La sera era scesa e l'oscurità era complete, non v'era più, sull'orizzonte e in tutta l'immensità, che un punto solo, illuminato dal sole, la luna, che stava alzandosi, rossa, dietro la bassa cupola della Salpetrière.
Mario raggiunse a grandi passi il numero 50-52. La porta era ancor aperta, quando vi giunse; salì la scala in punta di piedi e filò lungo il muro nel corridoio fino alla sua stanza. Come si ricorderà, quel corridoio era fiancheggiato a destra e a sinistra da topaie in quel momento tutte da affittare e vuote; di solito, mamma Burgon ne lasciava aperte le porte. Nel passare davanti a una di esse, Mario credette di scorgere nella cella disabitata quattro teste d'uomini immobili, vagamente rischiarati da un fil di luce che pioveva da un finestrino; ma non cercò di vedere, non volendo essere visto. Riuscì ad entrare in camera senza essere scorto e senza far rumore. Era tempo: un momento dopo, sentì mamma Burgon che se ne andava e la porta della casa che si chiudeva.

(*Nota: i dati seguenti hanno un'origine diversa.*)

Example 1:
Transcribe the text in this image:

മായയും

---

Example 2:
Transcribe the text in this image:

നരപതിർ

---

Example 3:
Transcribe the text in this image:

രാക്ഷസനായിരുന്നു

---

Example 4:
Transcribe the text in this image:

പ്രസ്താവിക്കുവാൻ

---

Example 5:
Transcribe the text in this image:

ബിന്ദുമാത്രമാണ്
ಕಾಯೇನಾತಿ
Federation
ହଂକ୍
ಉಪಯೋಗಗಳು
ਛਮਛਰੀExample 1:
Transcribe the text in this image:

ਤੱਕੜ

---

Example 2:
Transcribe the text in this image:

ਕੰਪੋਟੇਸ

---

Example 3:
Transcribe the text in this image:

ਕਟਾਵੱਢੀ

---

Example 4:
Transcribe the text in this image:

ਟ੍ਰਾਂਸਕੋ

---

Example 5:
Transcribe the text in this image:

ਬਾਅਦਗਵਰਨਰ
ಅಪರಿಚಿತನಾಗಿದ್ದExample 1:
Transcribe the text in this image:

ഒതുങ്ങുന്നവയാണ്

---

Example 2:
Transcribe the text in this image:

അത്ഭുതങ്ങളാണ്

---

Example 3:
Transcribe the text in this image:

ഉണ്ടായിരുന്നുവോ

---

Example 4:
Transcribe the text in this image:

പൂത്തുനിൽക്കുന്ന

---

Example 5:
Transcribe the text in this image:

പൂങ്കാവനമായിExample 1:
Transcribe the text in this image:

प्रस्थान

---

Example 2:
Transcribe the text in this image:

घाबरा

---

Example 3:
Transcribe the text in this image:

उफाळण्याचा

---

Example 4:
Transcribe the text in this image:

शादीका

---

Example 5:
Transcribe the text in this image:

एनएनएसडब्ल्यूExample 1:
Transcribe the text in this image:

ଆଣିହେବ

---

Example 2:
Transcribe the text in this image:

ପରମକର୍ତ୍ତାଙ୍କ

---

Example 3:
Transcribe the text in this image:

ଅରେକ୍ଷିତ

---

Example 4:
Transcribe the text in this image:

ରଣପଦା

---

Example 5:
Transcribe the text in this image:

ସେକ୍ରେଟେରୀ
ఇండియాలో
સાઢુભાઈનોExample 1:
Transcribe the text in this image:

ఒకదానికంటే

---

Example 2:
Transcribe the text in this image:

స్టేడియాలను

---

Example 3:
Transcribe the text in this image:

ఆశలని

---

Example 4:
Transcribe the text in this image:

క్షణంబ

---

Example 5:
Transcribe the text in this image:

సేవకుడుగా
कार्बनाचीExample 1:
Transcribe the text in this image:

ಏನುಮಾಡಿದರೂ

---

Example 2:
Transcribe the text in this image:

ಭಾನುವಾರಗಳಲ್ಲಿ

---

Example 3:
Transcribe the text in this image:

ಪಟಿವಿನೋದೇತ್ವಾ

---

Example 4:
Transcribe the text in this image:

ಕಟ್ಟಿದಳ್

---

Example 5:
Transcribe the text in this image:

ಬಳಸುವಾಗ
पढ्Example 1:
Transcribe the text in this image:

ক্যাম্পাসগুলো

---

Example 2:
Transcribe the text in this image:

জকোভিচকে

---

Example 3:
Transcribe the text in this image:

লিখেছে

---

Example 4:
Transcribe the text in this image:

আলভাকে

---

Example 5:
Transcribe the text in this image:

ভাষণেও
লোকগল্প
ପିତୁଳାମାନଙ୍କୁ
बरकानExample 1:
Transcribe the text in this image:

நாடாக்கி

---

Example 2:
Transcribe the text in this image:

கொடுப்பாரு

XVI • IN CUI SI RITROVA UNA CANZONE SOPRA UN'ARIA INGLESE, DI MODA NEL 1832
Mario sedette sul letto. Potevan essere le cinque e mezzo e solo mezz'ora lo separava da quello che doveva accadere; sentiva battere le arterie, come si sente il battito d'un orologio nell'oscurità. Pensava a quella doppia marcia che andava compiendosi nelle tenebre, all'avanzata del delitto da una parte e della giustizia dall'altra. Non aveva paura, ma non poteva pensare senza trepidazione a ciò che stava per accadere; e, come a tutti coloro che vengono a trovarsi all'improvviso, in una strana avventura, tutta quella giornata gli faceva l'effetto di un sogno tanto che, per non credersi in preda ad un incubo, aveva bisogno di sentire nei taschini il freddo delle due pistole d'acciaio.